A decisão do TJAL contrariou parecer do MPAL (Ministério Público de Alagoas), que opinou pela não-obrigação de as TVs manterem o contrato forçadamente.
“O acórdão do TJAL chancelou a superlativa lesão à ordem pública implementada contra a prestação do serviço público”, argumenta a emissora carioca, em trecho de seu recurso
“É inadequada, porque, além de desconsiderar a liberdade de programação da concessionária de serviço público, não garante o efetivo soerguimento da TV Gazeta. Assim, ao privilegiar a recuperação judicial da TV Gazeta, a decisão desconsiderou os riscos e impactos à qualidade e diversidade de conteúdo disponibilizado”, Globo em recurso ao STJ.
As duas emissoras não comentam sobre esse processo judicial.
Calotes e penhora
Por não pagar dívidas trabalhistas, Collor e a atual esposa já tiveram as contas bloqueadas, mas apenas Caroline Serejo Collor de Mello teve saldo robusto encontrado; Collor tinha R$ 14,97.
Em julho, ela teve R$ 476 mil retirados para pagamento de uma ex-trabalhadora com câncer que tentava receber indenização desde julho de 2019.
Em outubro, a coluna revelou que a chácara que Collor tem em Campos do Jordão (SP) também foi penhorada por ordem do juiz Sérgio Roberto de Mello Queiroz, da 5ª Vara do Trabalho de Maceió.
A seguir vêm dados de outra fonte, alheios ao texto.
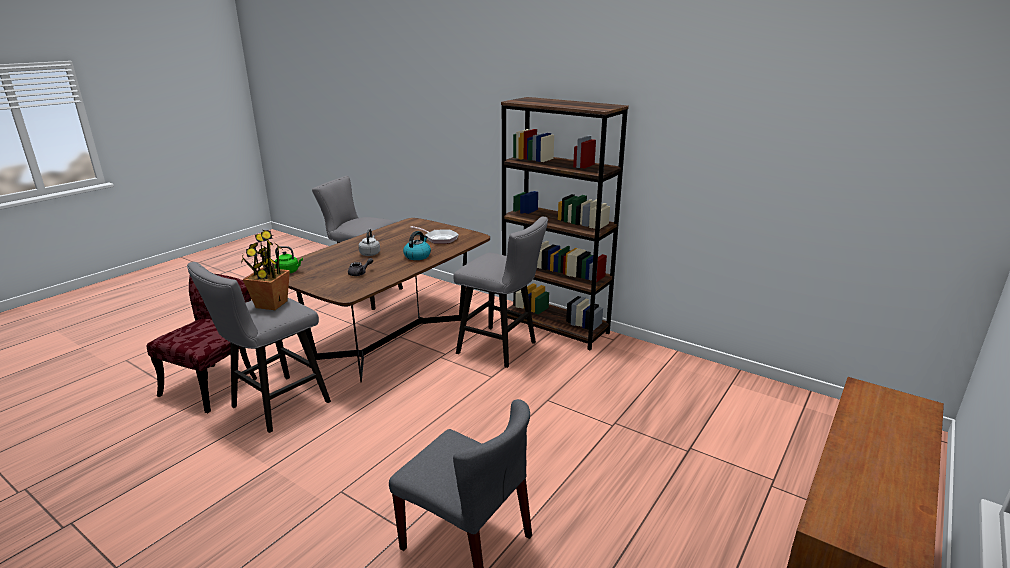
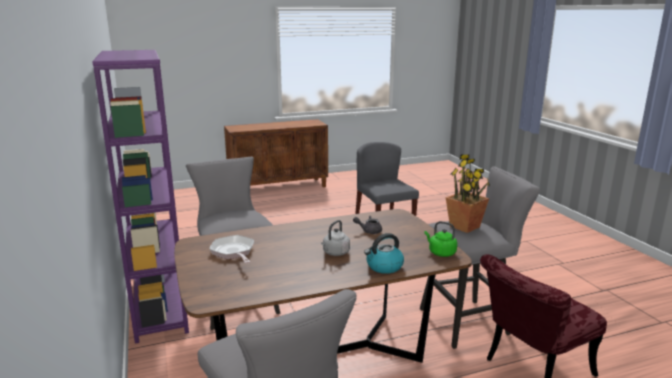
camera: 145 degrees left, 5 degrees down
kettle [403,231,431,260] -> kettle moved to [364,233,404,274]
brown bookcase [501,97,629,350] -> purple bookcase [92,50,189,344]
O imóvel está avaliado em R$ 10,5 milhões.
No mesmo mês, a juíza Thais Costa Gondim, titular da 6ª Vara do Trabalho, penhorou a cobertura duplex, com 600 m² de área privativa, que fica à beira-mar do bairro da Jatiúca, um dos mais valorizados do litoral de Maceió.
O bem foi omitido da declaração entregue à Justiça Eleitoral em 2022.
No último dia 3, o juiz Hamilton Aparecido Malheiros, da 8ª Vara do Trabalho de Maceió, determinou a penhora das cotas sociais das empresas de comunicação de Collor para quitar uma dívida trabalhista.
A decisão do último dia 3 atendeu a um pedido feito por um ex-funcionário da TV Gazeta.